The results suggested a large evolutionary distance (12.22%) between L. carinata and L. klunzingeri. Liza affinis, reported to be endemic to China and Japan, formed a single clade and is easily distinguished from L. carinata and L. klunzingeri by its short pectoral fin and small head. The genetic distance between Liza klunzingeri and Liza carinata is smaller than the genetic distance of either from Liza affinis.Hence we inferred that Liza affinis may be more ancient than the other two species. The specimens of L. affinis, L. carinata, and L. klunzingeri formed a strong monophyletic group, with no indication of cryptic species.
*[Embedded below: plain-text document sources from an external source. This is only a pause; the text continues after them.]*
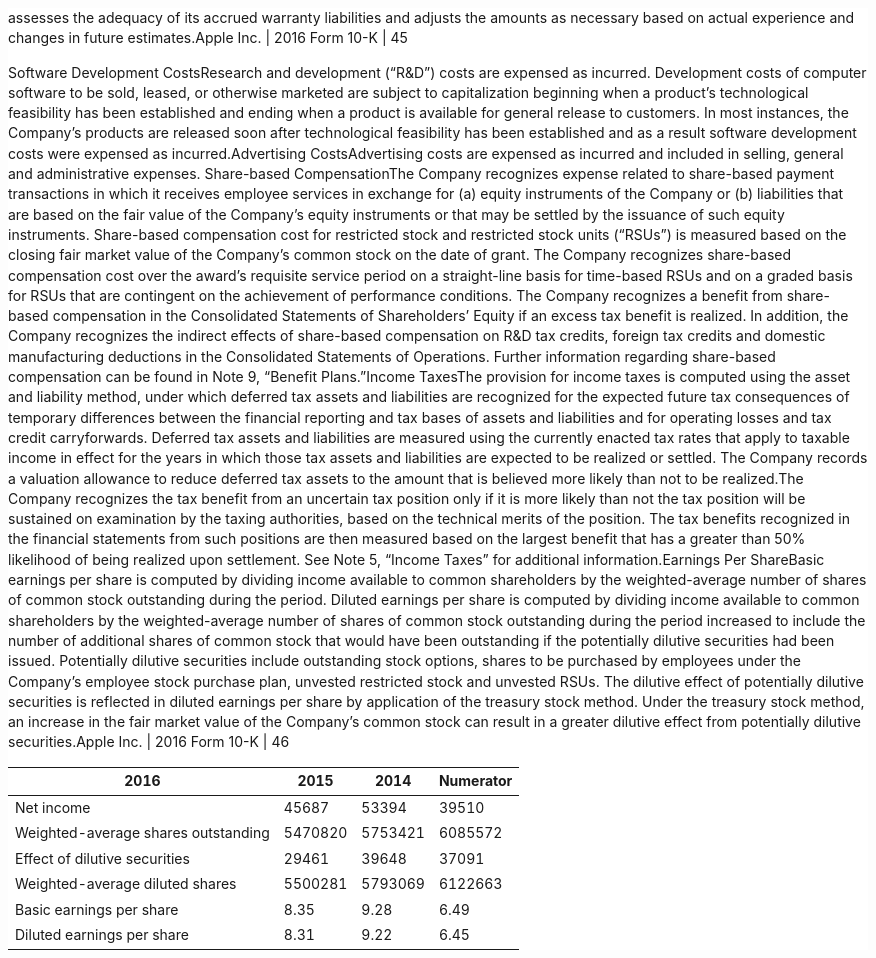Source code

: assesses the adequacy of its accrued warranty liabilities and adjusts the amounts as necessary based on actual experience and changes in future estimates.Apple Inc. | 2016 Form 10-K | 45



Software Development CostsResearch and development (“R&D”) costs are expensed as incurred. Development costs of computer software to be sold, leased, or otherwise marketed are subject to capitalization beginning when a product’s technological feasibility has been established and ending when a product is available for general release to customers. In most instances, the Company’s products are released soon after technological feasibility has been established and as a result software development costs were expensed as incurred.Advertising CostsAdvertising costs are expensed as incurred and included in selling, general and administrative expenses. Share-based CompensationThe Company recognizes expense related to share-based payment transactions in which it receives employee services in exchange for (a) equity instruments of the Company or (b) liabilities that are based on the fair value of the Company’s equity instruments or that may be settled by the issuance of such equity instruments. Share-based compensation cost for restricted stock and restricted stock units (“RSUs”) is measured based on the closing fair market value of the Company’s common stock on the date of grant. The Company recognizes share-based compensation cost over the award’s requisite service period on a straight-line basis for time-based RSUs and on a graded basis for RSUs that are contingent on the achievement of performance conditions. The Company recognizes a benefit from share-based compensation in the Consolidated Statements of Shareholders’ Equity if an excess tax benefit is realized. In addition, the Company recognizes the indirect effects of share-based compensation on R&D tax credits, foreign tax credits and domestic manufacturing deductions in the Consolidated Statements of Operations. Further information regarding share-based compensation can be found in Note 9, “Benefit Plans.”Income TaxesThe provision for income taxes is computed using the asset and liability method, under which deferred tax assets and liabilities are recognized for the expected future tax consequences of temporary differences between the financial reporting and tax bases of assets and liabilities and for operating losses and tax credit carryforwards. Deferred tax assets and liabilities are measured using the currently enacted tax rates that apply to taxable income in effect for the years in which those tax assets and liabilities are expected to be realized or settled. The Company records a valuation allowance to reduce deferred tax assets to the amount that is believed more likely than not to be realized.The Company recognizes the tax benefit from an uncertain tax position only if it is more likely than not the tax position will be sustained on examination by the taxing authorities, based on the technical merits of the position. The tax benefits recognized in the financial statements from such positions are then measured based on the largest benefit that has a greater than 50% likelihood of being realized upon settlement. See Note 5, “Income Taxes” for additional information.Earnings Per ShareBasic earnings per share is computed by dividing income available to common shareholders by the weighted-average number of shares of common stock outstanding during the period. Diluted earnings per share is computed by dividing income available to common shareholders by the weighted-average number of shares of common stock outstanding during the period increased to include the number of additional shares of common stock that would have been outstanding if the potentially dilutive securities had been issued. Potentially dilutive securities include outstanding stock options, shares to be purchased by employees under the Company’s employee stock purchase plan, unvested restricted stock and unvested RSUs. The dilutive effect of potentially dilutive securities is reflected in diluted earnings per share by application of the treasury stock method. Under the treasury stock method, an increase in the fair market value of the Company’s common stock can result in a greater dilutive effect from potentially dilutive securities.Apple Inc. | 2016 Form 10-K | 46


| 2016 | 2015 | 2014 | Numerator |
| --- | --- | --- | --- |
| Net income | 45687 | 53394 | 39510 |
| Weighted-average shares outstanding | 5470820 | 5753421 | 6085572 |
| Effect of dilutive securities | 29461 | 39648 | 37091 |
| Weighted-average diluted shares | 5500281 | 5793069 | 6122663 |
| Basic earnings per share | 8.35 | 9.28 | 6.49 |
| Diluted earnings per share | 8.31 | 9.22 | 6.45 |

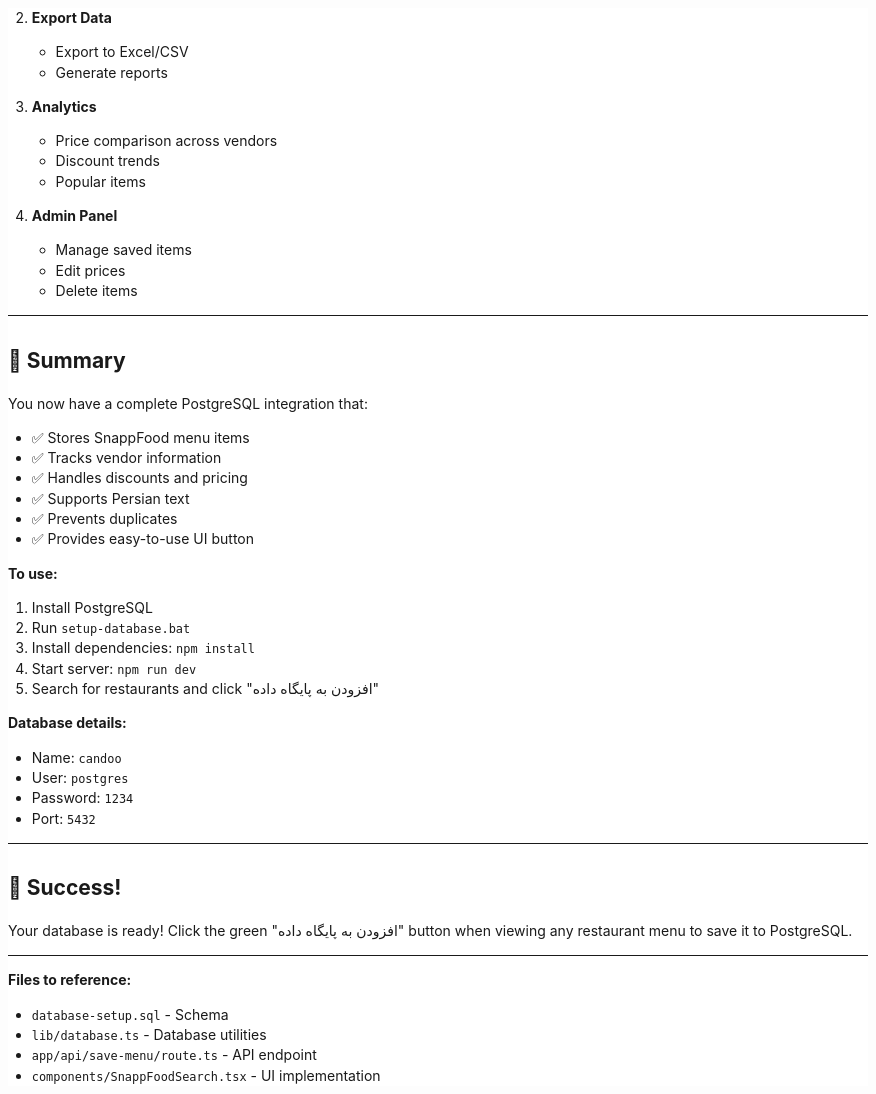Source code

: 2. **Export Data**
   - Export to Excel/CSV
   - Generate reports

3. **Analytics**
   - Price comparison across vendors
   - Discount trends
   - Popular items

4. **Admin Panel**
   - Manage saved items
   - Edit prices
   - Delete items

---

## 📝 Summary

You now have a complete PostgreSQL integration that:

- ✅ Stores SnappFood menu items
- ✅ Tracks vendor information
- ✅ Handles discounts and pricing
- ✅ Supports Persian text
- ✅ Prevents duplicates
- ✅ Provides easy-to-use UI button

**To use:**
1. Install PostgreSQL
2. Run `setup-database.bat`
3. Install dependencies: `npm install`
4. Start server: `npm run dev`
5. Search for restaurants and click "افزودن به پایگاه داده"

**Database details:**
- Name: `candoo`
- User: `postgres`
- Password: `1234`
- Port: `5432`

---

## 🎉 Success!

Your database is ready! Click the green "افزودن به پایگاه داده" button when viewing any restaurant menu to save it to PostgreSQL.

---

**Files to reference:**
- `database-setup.sql` - Schema
- `lib/database.ts` - Database utilities
- `app/api/save-menu/route.ts` - API endpoint
- `components/SnappFoodSearch.tsx` - UI implementation

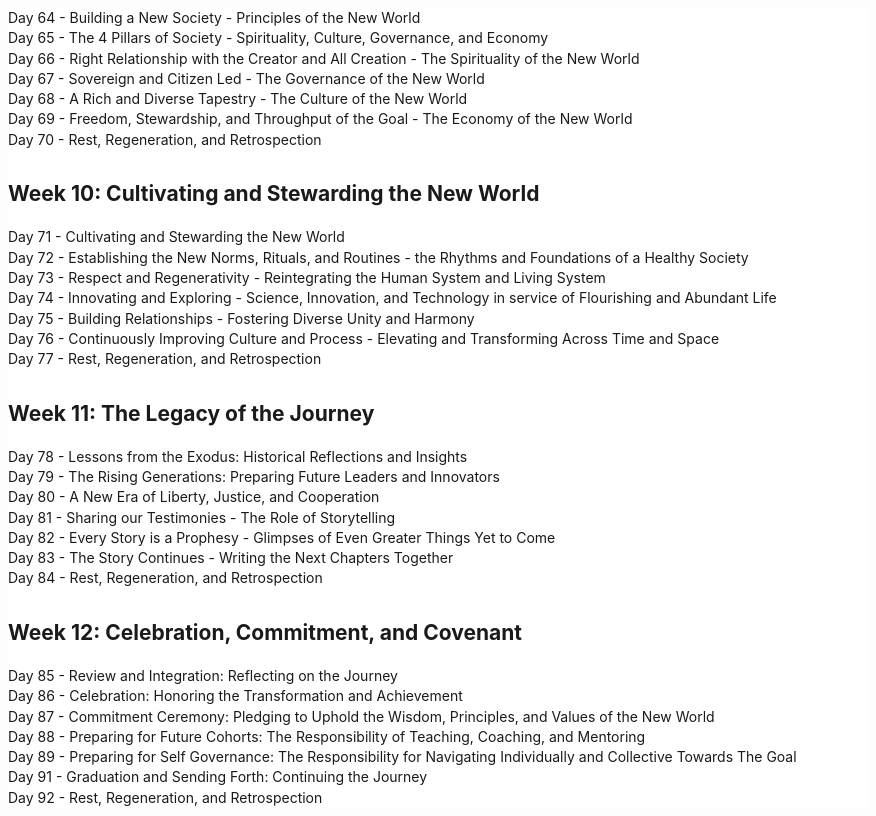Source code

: Day 64 - Building a New Society - Principles of the New World  
Day 65 - The 4 Pillars of Society - Spirituality, Culture, Governance, and Economy  
Day 66 - Right Relationship with the Creator and All Creation - The Spirituality of the New World  
Day 67 - Sovereign and Citizen Led - The Governance of the New World  
Day 68 - A Rich and Diverse Tapestry - The Culture of the New World  
Day 69 - Freedom, Stewardship, and Throughput of the Goal - The Economy of the New World  
Day 70 - Rest, Regeneration, and Retrospection  

## Week 10: Cultivating and Stewarding the New World 

Day 71 - Cultivating and Stewarding the New World  
Day 72 - Establishing the New Norms, Rituals, and Routines - the Rhythms and Foundations of a Healthy Society  
Day 73 - Respect and Regenerativity - Reintegrating the Human System and Living System  
Day 74 - Innovating and Exploring - Science, Innovation, and Technology in service of Flourishing and Abundant Life  
Day 75 - Building Relationships - Fostering Diverse Unity and Harmony  
Day 76 - Continuously Improving Culture and Process - Elevating and Transforming Across Time and Space  
Day 77 - Rest, Regeneration, and Retrospection  

## Week 11: The Legacy of the Journey 

Day 78 - Lessons from the Exodus: Historical Reflections and Insights  
Day 79 - The Rising Generations: Preparing Future Leaders and Innovators  
Day 80 - A New Era of Liberty, Justice, and Cooperation  
Day 81 - Sharing our Testimonies - The Role of Storytelling  
Day 82 - Every Story is a Prophesy - Glimpses of Even Greater Things Yet to Come  
Day 83 - The Story Continues - Writing the Next Chapters Together  
Day 84 - Rest, Regeneration, and Retrospection  

## Week 12: Celebration, Commitment, and Covenant 

Day 85 - Review and Integration: Reflecting on the Journey  
Day 86 - Celebration: Honoring the Transformation and Achievement   
Day 87 - Commitment Ceremony: Pledging to Uphold the Wisdom, Principles, and Values of the New World  
Day 88 - Preparing for Future Cohorts: The Responsibility of Teaching, Coaching, and Mentoring  
Day 89 - Preparing for Self Governance: The Responsibility for Navigating Individually and Collective Towards The Goal  
Day 91 - Graduation and Sending Forth: Continuing the Journey  
Day 92 - Rest, Regeneration, and Retrospection  











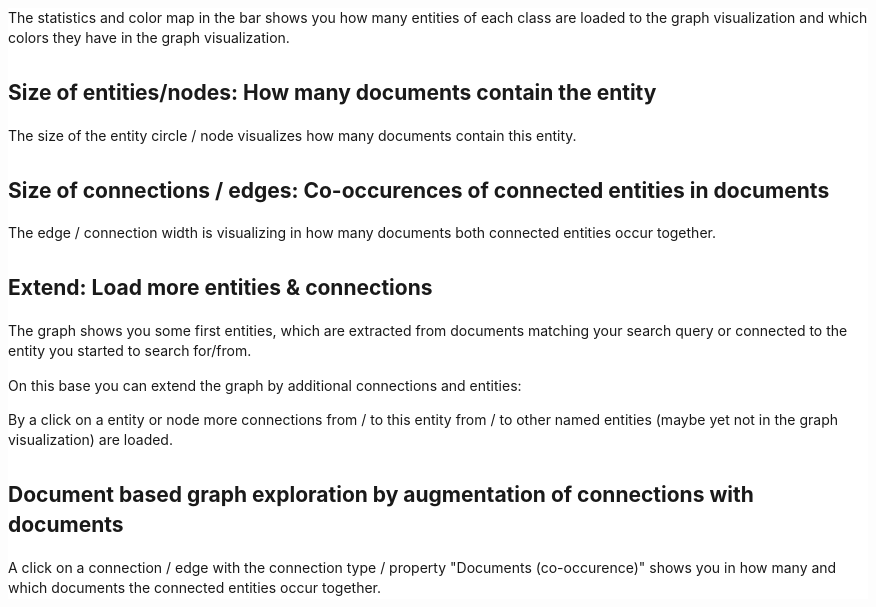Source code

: 

The statistics and color map in the bar shows you how many entities of each class are loaded to the graph visualization and which colors they have in the graph visualization.

## Size of entities/nodes: How many documents contain the entity



The size of the entity circle / node visualizes how many documents contain this entity.

## Size of connections / edges: Co-occurences of connected entities in documents


The edge / connection width is visualizing in how many documents both connected entities occur together.

## Extend: Load more entities & connections


The graph shows you some first entities, which are extracted from documents matching your search query or connected to the entity you started to search for/from.

On this base you can extend the graph by additional connections and entities:

By a click on a entity or node more connections from / to this entity from / to other named entities (maybe yet not in the graph visualization) are loaded.

## Document based graph exploration by augmentation of connections with documents



A click on a connection / edge with the connection type / property "Documents (co-occurence)" shows you in how many and which documents the connected entities occur together.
Species ranges provide insight into past and present dispersal barriers. Many fish species distribution patterns suggest a past disjunction along the eastern side of the Sunda Shelf in Indonesia, which may be related to Holocene sea-level fluctuations. These results for Liza species are in agreement with the importance of the most recent sea-level drop as an important factor in determining current species ranges, and consequently for species diversity patterns (McMillan and Palumbi, 1995; Perrin and Borsa, 2001; Lourie and Vincent, 2004; Ovenden et al., 2004; Whitfield et al., 2012). Results also indicate the need for further investigation of the genetic structure of these three Liza species in order to better manage important marine resources.

ACKNOWLEDGEMENTS

The study was supported by the National Natural Science Foundation of China (41506158) and the Special Fund for Agro-scientific Research in the Public Interest (201303048, 201303050). This study was also supported by the Scientific Research Starting Foundation of Zhejiang Ocean University (Q1505).

Statement of conflict of interest

Authors have declared no conflict of interest.